> _Brief_:
Write only the number of lines in the data that include the word "labels".

□ □ □ □ □ □ □

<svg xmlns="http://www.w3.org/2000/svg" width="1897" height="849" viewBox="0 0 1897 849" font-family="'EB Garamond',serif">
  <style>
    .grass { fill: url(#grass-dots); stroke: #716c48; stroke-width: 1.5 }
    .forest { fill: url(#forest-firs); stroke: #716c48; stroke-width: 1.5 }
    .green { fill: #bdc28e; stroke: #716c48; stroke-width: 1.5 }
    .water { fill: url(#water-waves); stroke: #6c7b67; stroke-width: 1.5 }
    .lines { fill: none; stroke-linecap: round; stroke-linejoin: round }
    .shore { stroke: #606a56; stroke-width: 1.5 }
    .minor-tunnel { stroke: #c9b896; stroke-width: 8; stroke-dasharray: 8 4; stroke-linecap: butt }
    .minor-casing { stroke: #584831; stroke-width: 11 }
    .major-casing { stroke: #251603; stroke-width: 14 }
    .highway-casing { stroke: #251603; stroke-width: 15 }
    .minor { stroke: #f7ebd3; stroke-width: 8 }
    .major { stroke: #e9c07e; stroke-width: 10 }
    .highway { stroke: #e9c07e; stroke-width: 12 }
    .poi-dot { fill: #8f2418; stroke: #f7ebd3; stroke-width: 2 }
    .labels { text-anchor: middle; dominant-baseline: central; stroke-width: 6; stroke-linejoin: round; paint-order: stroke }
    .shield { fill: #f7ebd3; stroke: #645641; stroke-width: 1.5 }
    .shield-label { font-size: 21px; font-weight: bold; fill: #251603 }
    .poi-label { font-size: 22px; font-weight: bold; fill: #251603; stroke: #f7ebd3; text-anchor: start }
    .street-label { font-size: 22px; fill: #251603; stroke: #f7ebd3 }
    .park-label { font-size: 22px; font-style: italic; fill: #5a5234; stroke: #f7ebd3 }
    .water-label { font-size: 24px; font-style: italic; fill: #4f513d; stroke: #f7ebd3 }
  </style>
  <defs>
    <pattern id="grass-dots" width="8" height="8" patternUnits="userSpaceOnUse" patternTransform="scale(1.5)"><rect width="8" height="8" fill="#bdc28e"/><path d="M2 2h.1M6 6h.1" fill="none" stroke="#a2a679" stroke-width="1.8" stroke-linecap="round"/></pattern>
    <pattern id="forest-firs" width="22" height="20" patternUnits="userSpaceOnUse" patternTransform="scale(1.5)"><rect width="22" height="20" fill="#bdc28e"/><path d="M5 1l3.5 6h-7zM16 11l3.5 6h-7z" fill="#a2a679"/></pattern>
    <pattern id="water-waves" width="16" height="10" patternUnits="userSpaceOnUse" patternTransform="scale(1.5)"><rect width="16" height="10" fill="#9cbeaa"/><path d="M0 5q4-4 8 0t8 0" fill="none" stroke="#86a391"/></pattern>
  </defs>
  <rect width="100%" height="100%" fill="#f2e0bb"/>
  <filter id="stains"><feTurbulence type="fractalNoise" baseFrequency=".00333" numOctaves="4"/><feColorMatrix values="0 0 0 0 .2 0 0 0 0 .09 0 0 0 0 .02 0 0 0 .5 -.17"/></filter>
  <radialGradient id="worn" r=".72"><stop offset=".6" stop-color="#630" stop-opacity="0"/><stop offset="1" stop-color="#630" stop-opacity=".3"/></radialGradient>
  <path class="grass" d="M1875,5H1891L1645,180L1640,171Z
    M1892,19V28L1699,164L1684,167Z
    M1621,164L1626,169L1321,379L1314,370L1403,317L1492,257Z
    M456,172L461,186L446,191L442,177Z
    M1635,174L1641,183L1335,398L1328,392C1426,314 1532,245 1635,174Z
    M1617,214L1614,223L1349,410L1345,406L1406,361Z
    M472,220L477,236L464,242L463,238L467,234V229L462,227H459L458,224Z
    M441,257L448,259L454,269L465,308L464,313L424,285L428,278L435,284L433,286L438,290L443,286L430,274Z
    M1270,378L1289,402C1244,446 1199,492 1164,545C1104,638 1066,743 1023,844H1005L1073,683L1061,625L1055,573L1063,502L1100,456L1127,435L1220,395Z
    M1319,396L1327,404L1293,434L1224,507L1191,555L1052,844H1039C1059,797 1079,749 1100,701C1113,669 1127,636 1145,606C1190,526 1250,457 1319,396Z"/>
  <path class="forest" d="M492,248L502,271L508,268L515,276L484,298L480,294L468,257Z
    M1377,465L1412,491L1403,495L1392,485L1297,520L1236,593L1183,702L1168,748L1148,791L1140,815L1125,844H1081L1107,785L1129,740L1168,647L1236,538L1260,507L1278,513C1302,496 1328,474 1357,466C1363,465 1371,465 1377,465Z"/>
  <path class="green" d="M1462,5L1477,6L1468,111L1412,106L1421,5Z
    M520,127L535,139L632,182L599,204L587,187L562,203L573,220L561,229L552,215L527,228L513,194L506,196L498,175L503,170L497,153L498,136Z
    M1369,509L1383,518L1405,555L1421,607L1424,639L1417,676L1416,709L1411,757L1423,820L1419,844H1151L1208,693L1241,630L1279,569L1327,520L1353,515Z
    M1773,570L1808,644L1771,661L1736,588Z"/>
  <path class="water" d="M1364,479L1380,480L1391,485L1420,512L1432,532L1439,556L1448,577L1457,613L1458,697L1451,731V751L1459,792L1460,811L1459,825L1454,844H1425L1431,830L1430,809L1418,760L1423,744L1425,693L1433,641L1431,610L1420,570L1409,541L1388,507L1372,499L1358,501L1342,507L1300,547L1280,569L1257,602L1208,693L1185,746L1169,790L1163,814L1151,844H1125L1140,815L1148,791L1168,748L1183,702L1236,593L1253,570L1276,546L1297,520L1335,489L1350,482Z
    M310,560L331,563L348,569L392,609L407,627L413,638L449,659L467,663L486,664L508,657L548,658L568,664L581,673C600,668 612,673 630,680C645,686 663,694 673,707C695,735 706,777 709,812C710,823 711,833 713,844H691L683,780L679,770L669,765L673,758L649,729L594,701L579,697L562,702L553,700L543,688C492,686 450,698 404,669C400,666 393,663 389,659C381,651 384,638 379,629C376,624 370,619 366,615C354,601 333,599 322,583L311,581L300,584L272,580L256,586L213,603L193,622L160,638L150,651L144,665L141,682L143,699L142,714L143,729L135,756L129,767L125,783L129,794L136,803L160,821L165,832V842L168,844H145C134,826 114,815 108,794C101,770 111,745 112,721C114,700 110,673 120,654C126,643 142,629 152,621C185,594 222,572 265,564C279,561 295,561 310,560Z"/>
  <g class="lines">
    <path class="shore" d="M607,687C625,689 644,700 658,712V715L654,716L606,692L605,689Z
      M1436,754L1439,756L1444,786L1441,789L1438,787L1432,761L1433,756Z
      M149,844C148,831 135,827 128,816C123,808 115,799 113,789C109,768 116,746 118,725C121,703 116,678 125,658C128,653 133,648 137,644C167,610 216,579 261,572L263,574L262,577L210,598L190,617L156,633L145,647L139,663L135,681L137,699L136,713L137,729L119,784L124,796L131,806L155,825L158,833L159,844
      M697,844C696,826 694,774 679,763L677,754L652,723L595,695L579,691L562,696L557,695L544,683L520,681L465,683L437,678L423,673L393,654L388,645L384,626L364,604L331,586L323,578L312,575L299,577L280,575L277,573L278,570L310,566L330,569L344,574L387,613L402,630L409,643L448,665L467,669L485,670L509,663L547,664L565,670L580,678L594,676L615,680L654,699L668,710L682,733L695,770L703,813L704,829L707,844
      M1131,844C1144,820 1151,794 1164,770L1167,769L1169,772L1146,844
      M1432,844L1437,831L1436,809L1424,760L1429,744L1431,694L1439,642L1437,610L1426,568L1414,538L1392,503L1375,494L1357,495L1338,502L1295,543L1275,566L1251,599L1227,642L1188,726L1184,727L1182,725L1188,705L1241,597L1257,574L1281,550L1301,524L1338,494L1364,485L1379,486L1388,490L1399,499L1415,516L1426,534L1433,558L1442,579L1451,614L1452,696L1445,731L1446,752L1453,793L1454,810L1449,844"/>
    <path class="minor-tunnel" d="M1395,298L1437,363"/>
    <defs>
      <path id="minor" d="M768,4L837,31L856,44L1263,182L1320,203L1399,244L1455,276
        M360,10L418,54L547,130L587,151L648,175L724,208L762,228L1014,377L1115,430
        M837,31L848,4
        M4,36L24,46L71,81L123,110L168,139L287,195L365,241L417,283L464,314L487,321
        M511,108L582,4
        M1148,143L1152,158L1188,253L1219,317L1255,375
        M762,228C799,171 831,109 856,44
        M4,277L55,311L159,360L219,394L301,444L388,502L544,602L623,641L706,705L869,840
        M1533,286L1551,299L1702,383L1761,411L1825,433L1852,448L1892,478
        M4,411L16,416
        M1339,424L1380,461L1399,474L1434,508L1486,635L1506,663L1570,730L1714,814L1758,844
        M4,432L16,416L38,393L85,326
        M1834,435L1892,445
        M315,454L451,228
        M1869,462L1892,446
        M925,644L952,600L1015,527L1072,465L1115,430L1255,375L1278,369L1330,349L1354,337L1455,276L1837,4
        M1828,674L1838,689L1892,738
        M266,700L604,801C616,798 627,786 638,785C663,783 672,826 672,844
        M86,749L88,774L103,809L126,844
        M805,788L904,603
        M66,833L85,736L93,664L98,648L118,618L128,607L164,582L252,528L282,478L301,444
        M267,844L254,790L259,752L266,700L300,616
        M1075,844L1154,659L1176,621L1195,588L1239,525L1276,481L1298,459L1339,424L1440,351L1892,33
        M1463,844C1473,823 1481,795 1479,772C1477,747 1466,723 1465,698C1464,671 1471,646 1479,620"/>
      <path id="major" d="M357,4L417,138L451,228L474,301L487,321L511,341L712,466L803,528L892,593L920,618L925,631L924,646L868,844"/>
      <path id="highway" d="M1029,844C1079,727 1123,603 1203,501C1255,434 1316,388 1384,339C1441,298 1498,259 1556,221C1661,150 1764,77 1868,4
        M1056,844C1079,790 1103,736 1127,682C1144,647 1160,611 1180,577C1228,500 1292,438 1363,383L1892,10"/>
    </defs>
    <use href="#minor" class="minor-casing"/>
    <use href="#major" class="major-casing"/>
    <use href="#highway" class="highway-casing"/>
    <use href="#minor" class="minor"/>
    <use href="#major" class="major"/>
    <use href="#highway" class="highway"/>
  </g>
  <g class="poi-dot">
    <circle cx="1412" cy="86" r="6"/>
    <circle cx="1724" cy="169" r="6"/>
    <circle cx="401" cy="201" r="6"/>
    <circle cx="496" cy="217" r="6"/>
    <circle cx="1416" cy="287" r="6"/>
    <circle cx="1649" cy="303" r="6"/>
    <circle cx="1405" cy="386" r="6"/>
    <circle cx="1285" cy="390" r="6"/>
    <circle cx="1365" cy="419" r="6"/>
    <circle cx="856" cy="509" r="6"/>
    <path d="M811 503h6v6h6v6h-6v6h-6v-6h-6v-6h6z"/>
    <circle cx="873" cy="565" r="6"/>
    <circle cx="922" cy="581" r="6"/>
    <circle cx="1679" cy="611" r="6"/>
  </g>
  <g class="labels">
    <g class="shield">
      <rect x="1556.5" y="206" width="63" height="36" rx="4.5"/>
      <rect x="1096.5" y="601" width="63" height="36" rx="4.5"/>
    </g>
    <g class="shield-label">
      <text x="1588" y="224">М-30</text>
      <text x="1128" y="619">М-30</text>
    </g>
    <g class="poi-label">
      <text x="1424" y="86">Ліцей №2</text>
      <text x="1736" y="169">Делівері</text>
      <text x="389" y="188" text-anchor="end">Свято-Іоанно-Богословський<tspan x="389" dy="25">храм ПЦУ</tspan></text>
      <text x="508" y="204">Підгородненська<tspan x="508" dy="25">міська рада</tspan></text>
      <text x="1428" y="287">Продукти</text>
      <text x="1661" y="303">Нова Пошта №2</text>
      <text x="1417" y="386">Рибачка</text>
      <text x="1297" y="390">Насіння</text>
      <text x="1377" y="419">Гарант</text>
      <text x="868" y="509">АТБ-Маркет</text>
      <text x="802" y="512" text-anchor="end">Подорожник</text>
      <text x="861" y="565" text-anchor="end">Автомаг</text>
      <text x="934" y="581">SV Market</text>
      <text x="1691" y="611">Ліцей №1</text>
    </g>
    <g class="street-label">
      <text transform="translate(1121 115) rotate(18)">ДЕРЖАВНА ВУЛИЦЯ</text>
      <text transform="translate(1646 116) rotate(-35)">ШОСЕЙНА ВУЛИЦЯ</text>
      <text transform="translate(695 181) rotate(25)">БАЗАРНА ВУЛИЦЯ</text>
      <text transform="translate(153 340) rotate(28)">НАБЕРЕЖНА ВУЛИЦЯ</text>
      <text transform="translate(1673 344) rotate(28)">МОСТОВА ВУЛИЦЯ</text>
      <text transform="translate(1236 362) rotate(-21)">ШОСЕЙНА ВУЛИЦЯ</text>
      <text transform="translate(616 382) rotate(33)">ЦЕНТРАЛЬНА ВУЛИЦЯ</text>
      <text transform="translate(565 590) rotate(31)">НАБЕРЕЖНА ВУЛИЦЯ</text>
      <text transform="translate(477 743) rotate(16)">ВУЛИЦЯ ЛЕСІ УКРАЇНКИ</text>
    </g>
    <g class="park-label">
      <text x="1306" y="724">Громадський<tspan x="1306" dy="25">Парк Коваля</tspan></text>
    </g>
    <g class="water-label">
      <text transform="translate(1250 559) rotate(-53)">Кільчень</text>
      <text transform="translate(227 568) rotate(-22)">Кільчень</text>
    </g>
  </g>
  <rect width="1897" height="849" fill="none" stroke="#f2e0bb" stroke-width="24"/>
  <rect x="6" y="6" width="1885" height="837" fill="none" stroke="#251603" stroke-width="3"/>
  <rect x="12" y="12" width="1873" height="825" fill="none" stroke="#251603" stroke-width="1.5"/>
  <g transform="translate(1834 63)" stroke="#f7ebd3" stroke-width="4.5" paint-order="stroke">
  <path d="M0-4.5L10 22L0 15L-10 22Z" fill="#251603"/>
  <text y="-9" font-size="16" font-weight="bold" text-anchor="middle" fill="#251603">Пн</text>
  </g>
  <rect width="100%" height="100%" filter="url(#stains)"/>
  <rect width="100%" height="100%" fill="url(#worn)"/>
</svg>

□ □ □ □ □ □ □

> _Response to the exercise_:
2